A wickedly dark and funny gangster novel that "aspires to the heights of Elmore Leonard" set in a desert landscape as ruthless and barren as those who inhabit it (The New York Times). Sal Cupertine is a legendary hit man for the Chicago Mafia, known for his ability to get in and out of a crime without a trace. Until now, that is. His first-ever mistake forces Sal to botch an assassination, killing three undercover FBI agents in the process. This puts too much heat on Sal, and he knows this botched job will be his death sentence to the Mafia. So he agrees to their radical idea to save his own skin.
A few surgeries and some intensive training later, and Sal Cupertine is gone, disappeared into the identity of Rabbi David Cohen. Leading his growing congregation in Las Vegas, overseeing the population and the temple and the new cemetery, Rabbi Cohen feels his wicked past slipping away from him, surprising even himself as he spouts quotes from the Torah or the Old Testament. Yet, as it turns out, the Mafia isn't quite done with him yet. Soon the new cemetery is being used as both a money and body-laundering scheme for the Chicago family. And that rogue FBI agent on his trail, seeking vengeance for the murder of his three fellow agents, isn't going to let Sal fade so easily into the desert.

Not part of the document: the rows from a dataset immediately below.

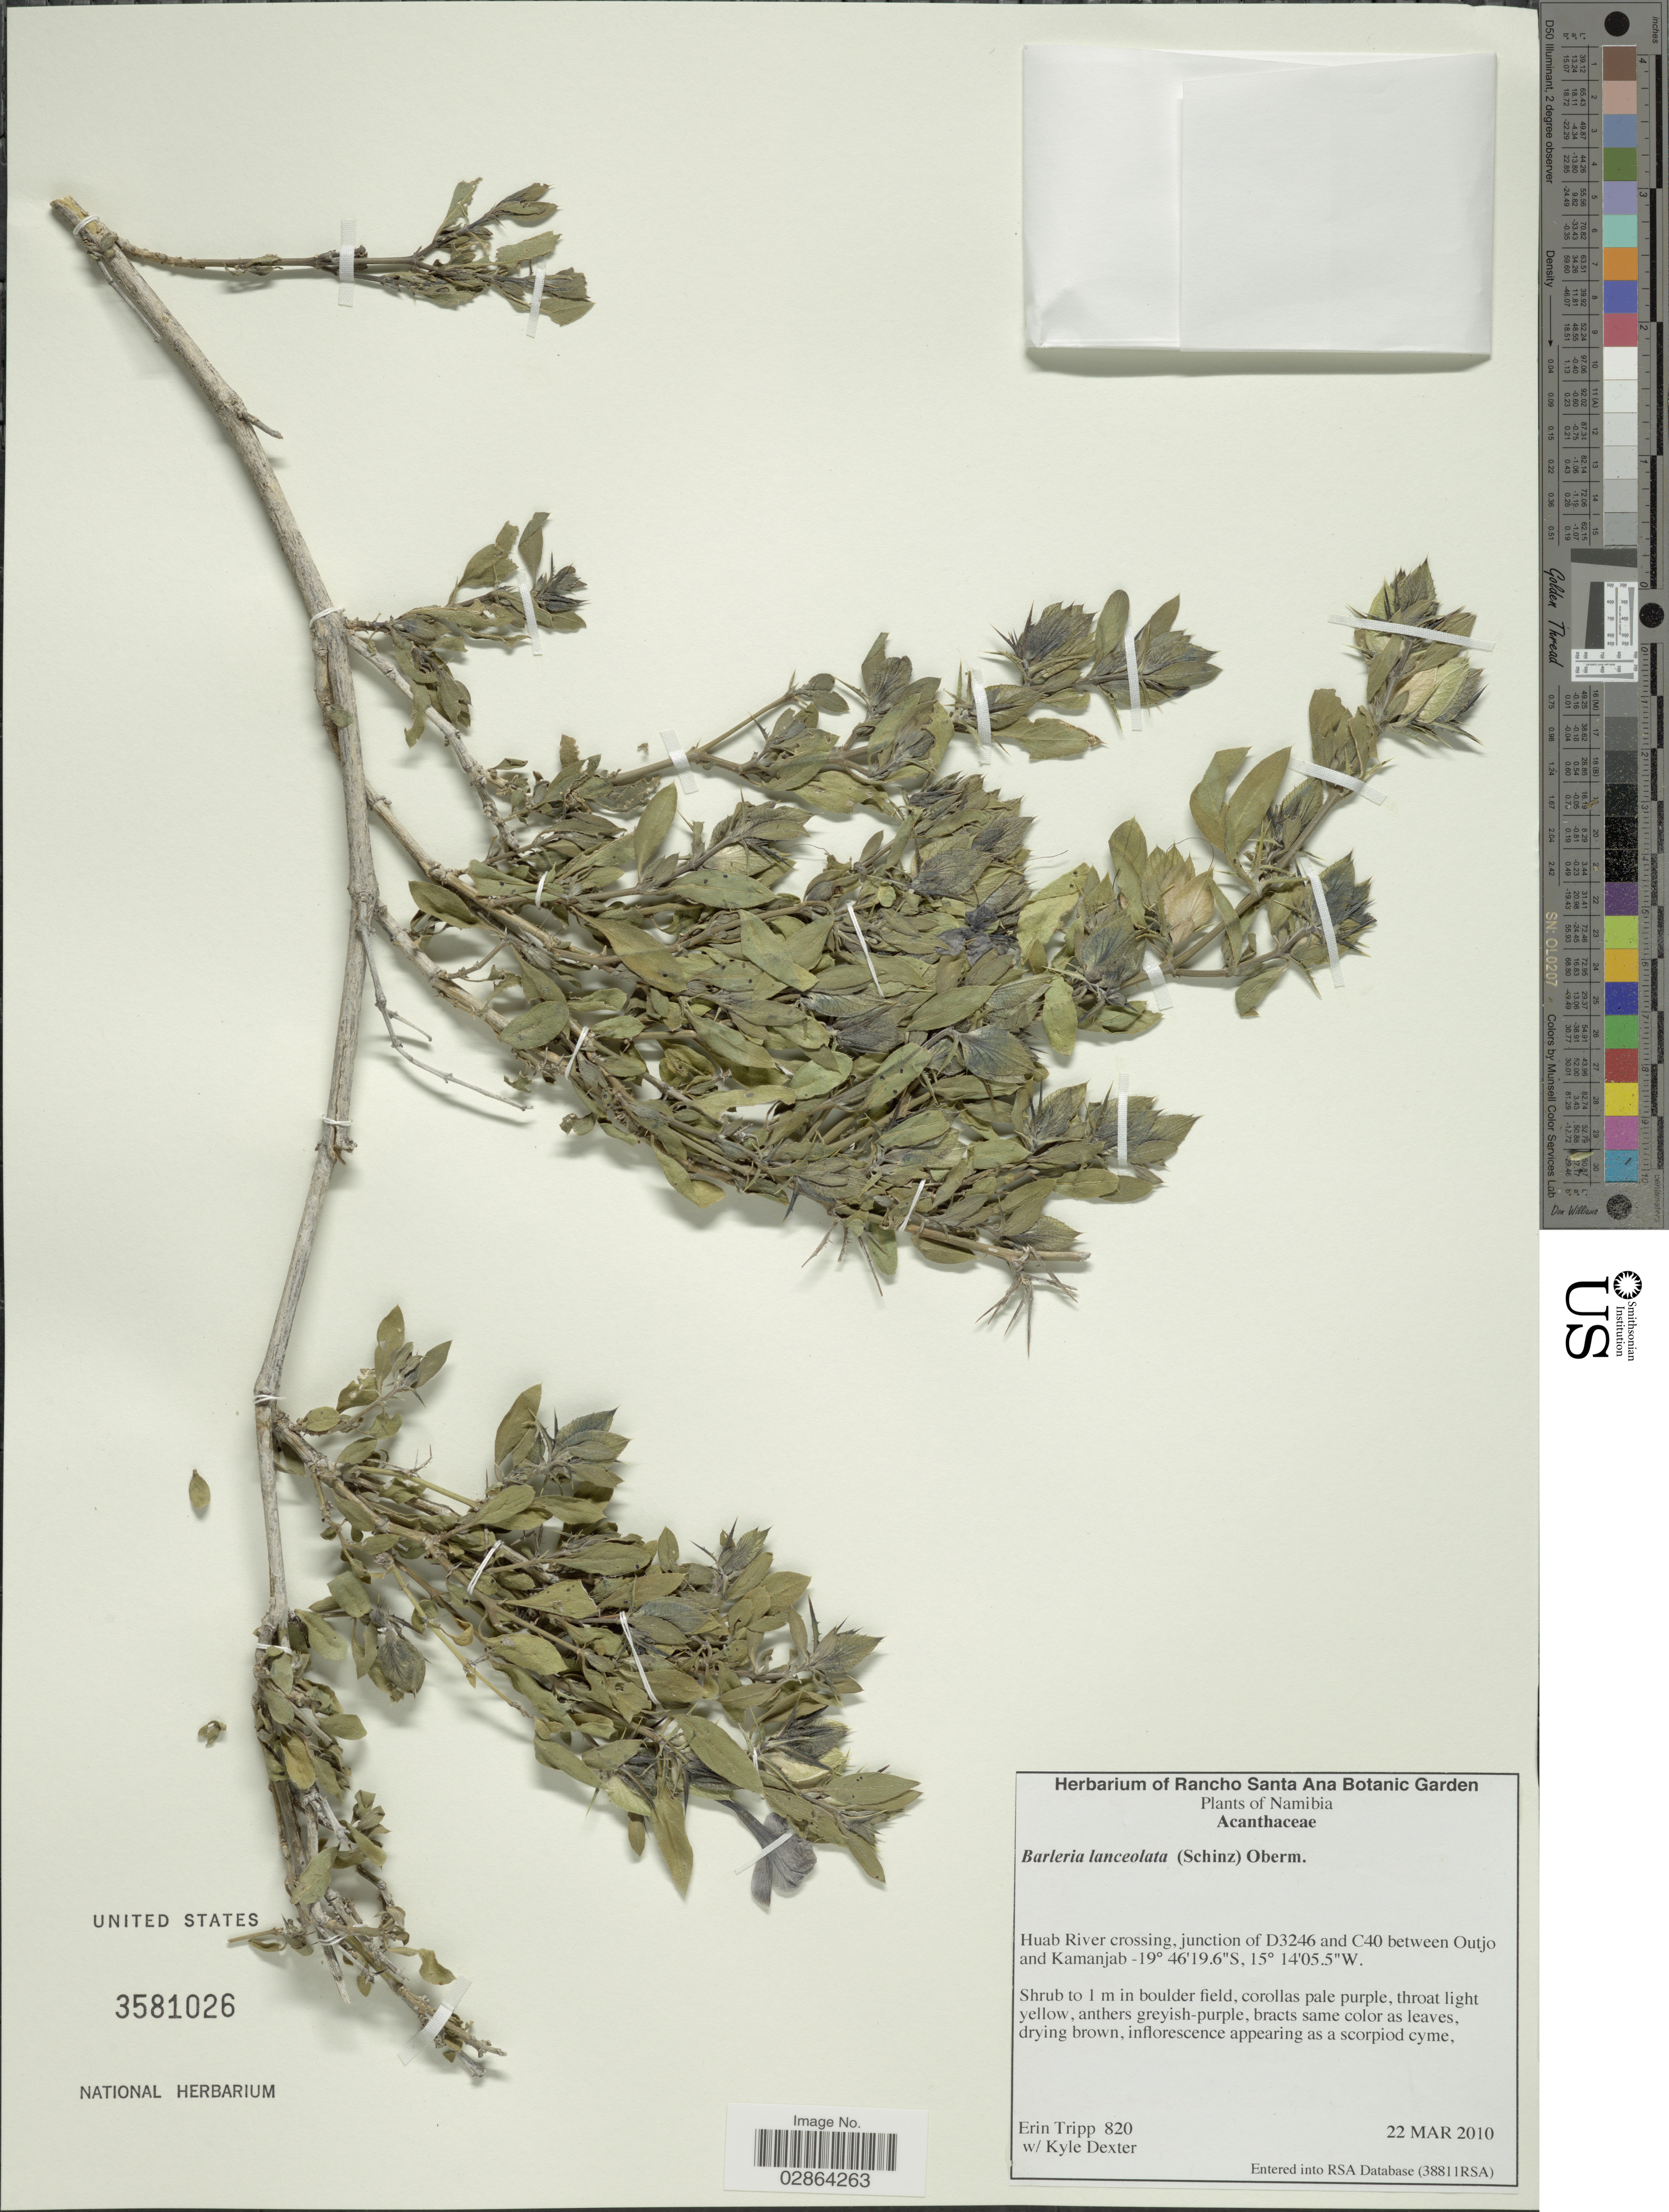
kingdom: Plantae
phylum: Tracheophyta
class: Magnoliopsida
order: Lamiales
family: Acanthaceae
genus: Barleria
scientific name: Barleria lanceolata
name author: (Schinz) Oberm.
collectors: E. Tripp & K. Dexter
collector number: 820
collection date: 2010-03-22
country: Namibia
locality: Huab river crossing, junction of D3246 and C40 between Outjo and Kamanjab.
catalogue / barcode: US 3581026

About the AuthorTod Goldberg is the author of more than a dozen books, including
Gangsterland, a finalist for the Hammett Prize;
The House of Secrets, which he coauthored with Brad Meltzer; and the crime-tinged novels
Living Dead Girl, a finalist for the Los Angeles Times Book Prize, and
Fake Liar Cheat, plus five novels in the popular
Burn Notice series. He is also the author of the story collection
Simplify, a 2006 finalist for the SCIBA Award for Fiction and winner of the Other Voices Short Story Collection Prize, and Other Resort Cities. His essays, journalism, and criticism have appeared in many publications, including the
Los Angeles Times,
The Wall Street Journal,
Los Angeles Review of Books,
Las Vegas Weekly, and
Best American Essays, among many others, and have won five Nevada Press Association Awards. He lives in Indio, California, where he directs the Low Residency MFA in Creative Writing & Writing for the Performing Arts at the University of California, Riverside.